Yes, I enjoyed it. Thanks.

xSilverPhinx

Just a quick thought on dolphins (because they're extremely intelligent creatures 8)): they're self aware and do have some rudimentary form of language, being able to be taught even how to read, or associate symbols that their trainers teach them to commands. They're also easily able to associate two or more new words to reach a new concept. Besides that they're also creative with their hunting strategies (if you like animal behaviour, you should check out some footage on youtube) and hunt in groups, which ties into the communication skills required and how they might have evolved.

As for the topic at hand, I do think you have a valid point about language though, but don't really know enough on the subject to get into that...it just interests me.

As for qualia, or experiences...I wouldn't be too quick to say that it isn't materialistic but at the same time there does seem to be something immaterial about it, at least to the one experiencing it. On the outside, thoughts can't be weighed or touched, but they can be measured.  

To use computers as an analogy to make my point, would you say that software is materialistic even though it's basically coding that is based in some hardware to result in something? But coding isn't supernatural.

If we would be able to create a computer capable of imitating human brains, in every aspect, Then this question would be easier to solve IMO, at least philosophically.
I am what survives if it's slain - Zack Hemsey


Recusant

Though for my taste there's a bit too much focus on Jain religious thinking and repetition of the claim that consciousness is "mysterious," this article also touches on ideas regarding consciousness in animals other than ourselves that I promoted in this thread from years ago. The lack of any references is regrettable.

"Scientists Are Totally Rethinking Animal Cognition" | The Atlantic

QuoteIn the West, consciousness was long thought to be a divine gift bestowed solely on humans. Western philosophers historically conceived of nonhuman animals as unfeeling automatons. Even after Darwin demonstrated our kinship with animals, many scientists believed that the evolution of consciousness was a recent event. They thought the first mind sparked awake sometime after we split from chimps and bonobos. In his 1976 book, The Origin of Consciousness in the Breakdown of the Bicameral Mind, Julian Jaynes argued that it was later still. He said the development of language led us, like Virgil, into the deep cognitive states capable of constructing experiential worlds.
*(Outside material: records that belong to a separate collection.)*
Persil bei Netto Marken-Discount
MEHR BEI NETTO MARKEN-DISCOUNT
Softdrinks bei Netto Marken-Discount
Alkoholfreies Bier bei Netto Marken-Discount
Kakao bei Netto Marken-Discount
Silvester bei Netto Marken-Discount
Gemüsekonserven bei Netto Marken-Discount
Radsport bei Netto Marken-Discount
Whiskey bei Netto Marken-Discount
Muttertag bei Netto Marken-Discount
This notion that consciousness was of recent vintage began to change in the decades following the Second World War, when more scientists were systematically studying the behaviors and brain states of Earth's creatures. Now each year brings a raft of new research papers, which, taken together, suggest that a great many animals are conscious.

[Continues . . .]
"Religion is fundamentally opposed to everything I hold in veneration — courage, clear thinking, honesty, fairness, and above all, love of the truth."
— H. L. Mencken


Bluenose

My thinking about conciousness was forever changed by reading Douglas Hofstadter's book Gödel, Escher, Bach: An Eternal Golden Braid.  Although one of the main thrusts of that book was artificial intelligence one of the key ideas was that conciousness is an emergent propoerty of the underlying structure of the brain.  I take from this that other animals are very likely to have a form of conciousness and the higher primates may well have one not all that different to our own.  The idea that humans are somehow separate from other animals seems just plain silly to me.